For the study, Dr. Vincent Chevrier, who is an associate research professor at the University of Arkansas’ Center for Space and Planetary Sciences and sole author of the study, used a combination of meteorological data obtained from the Viking 2 lander and computer models to ascertain if melting frost during late winter and early spring on Mars could produce brines. Dr. Chevrier noted that Viking 2 data was used due to it being the sole mission in history to definitively detect, recognize, and analyze frost on Mars.
In the end, Dr. Chevrier found that during late winter and early spring, the upper latitudes of Mars where the Viking 2 lander is located experiences a one-month period where the surface temperature is approximately -75 degrees Celsius (-103 degrees Fahrenheit) in the early morning and late afternoon, enabling surface brines to briefly exist.
Dr. Chevrier notes in his conclusions, “Beyond the immediate implications for habitability, these results refine our understanding of Mars’ current water cycle. By demonstrating that even minimal frost deposits can contribute to transient brine formation, this study suggests that localized microenvironments might support intermittent liquid phases, influencing surface chemistry, regolith weathering, and even slope activity.”

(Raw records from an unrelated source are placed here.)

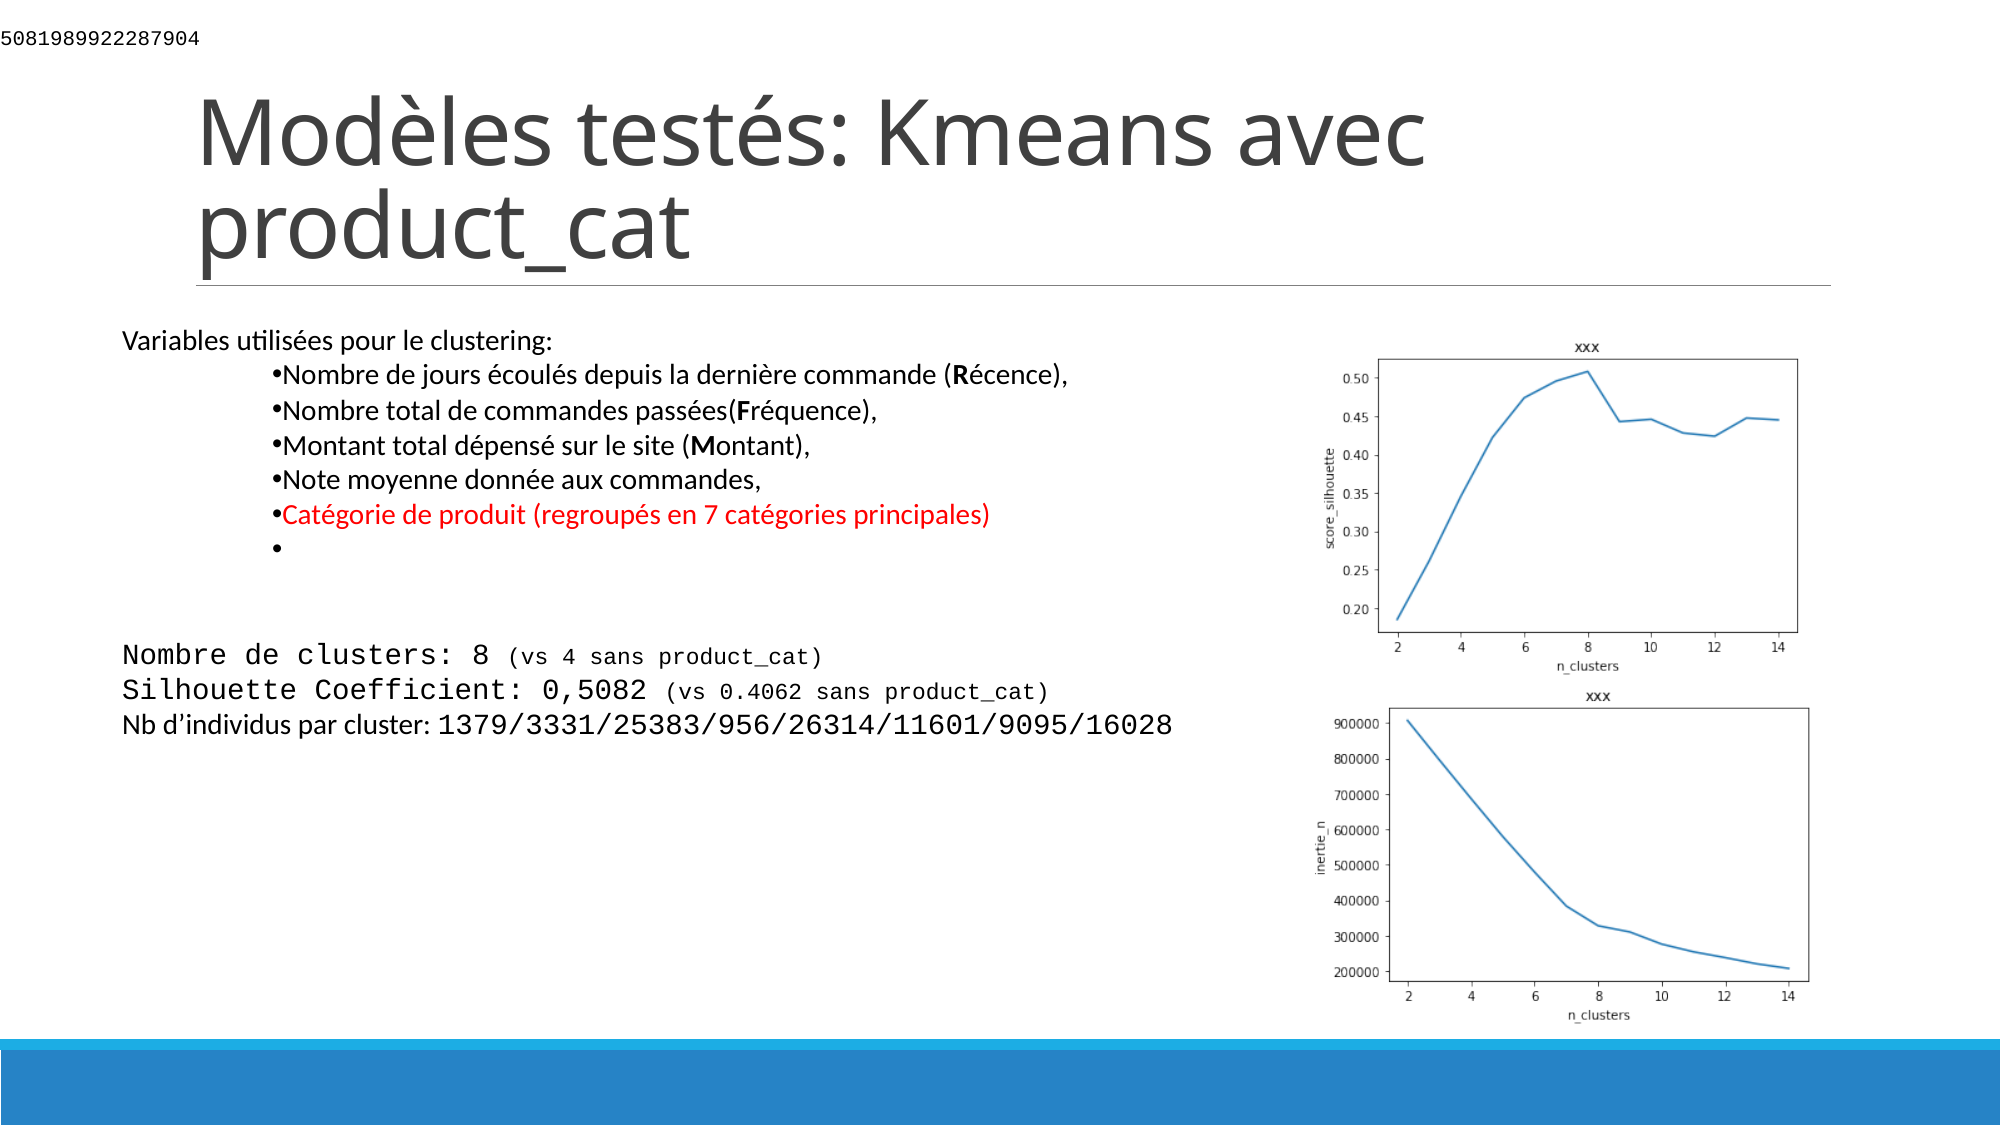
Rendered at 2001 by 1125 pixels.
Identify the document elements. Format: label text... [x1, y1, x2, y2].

picture [1305, 332, 1816, 1030]
title Modèles testés: Kmeans avec product_cat [180, 47, 1831, 286]
text_box Variables utilisées pour le clustering: Nombre de jours écoulés depuis la dernière commande (Récence), Nombre total de commandes passées(Fréquence), Montant total dépensé sur le site (Montant), Note moyenne donnée aux commandes, Catégorie de produit (regroupés en 7 catégories principales) Nombre de clusters: 8 (vs 4 sans product_cat) Silhouette Coefficient: 0,5082 (vs 0.4062 sans product_cat) Nb d’individus par cluster: 1379/3331/25383/956/26314/11601/9095/16028 [107, 313, 1190, 860]
text_box 5081989922287904 [0, 25, 204, 50]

Viking 2 landed in Utopia Planitia, which is a large plain in the northern latitudes of Mars at approximately 45 degrees north latitude and spanning approximately 3,300 kilometers (2,100 miles). For context, the location is the same as northern Oregon with Utopia Planitia’s size being just less than the width of the continental United States.
Utopia Planitia exhibits a top surface layer known as the latitude dependent mantle (LDM) that is comprised of a mixture of water ice and dust. The LDM is created during periods of high obliquity on Mars, approximately 45 degrees, when the planet’s axial tilt is at a greater angle than today, which currently sits at approximately 25 degrees, slightly greater than Earth’s 23.1-degree obliquity. While Earth has our Moon to stabilize our axial tilt, Mars does not have this stability, resulting in drastic swings over hundreds of thousands of years. During periods of high obliquity, the ice caps at both poles of Mars evaporate, releasing large quantities of frozen water ice, carbon, and dust, that gets deposited onto the high latitudes of Mars.
The water cycle that Dr. Chevrier mentions plays a role during periods of high obliquity and the LDM being deposited during these periods, as well. While obliquity isn’t mentioned in this study, the existence of brines in the high latitudes of Mars could offer clues to what processes occur during periods of high obliquity. Brines could also provide insights into the current habitability of Mars, as mentioned by Dr. Chevrier, while also enabling scientists to learn more about whether life could have existence on ancient Mars.
Dr. Chevrier notes in his conclusions, “Robotic landers equipped with in situ hygrometers and chemical sensors could target these seasonal windows to directly detect brine formation and constrain the timescales over which these liquids persist.”
What new discoveries about Mars surface brines will researchers make in the coming years and decades? Only time will tell, and this is why we science!
As always, keep doing science & keep looking up!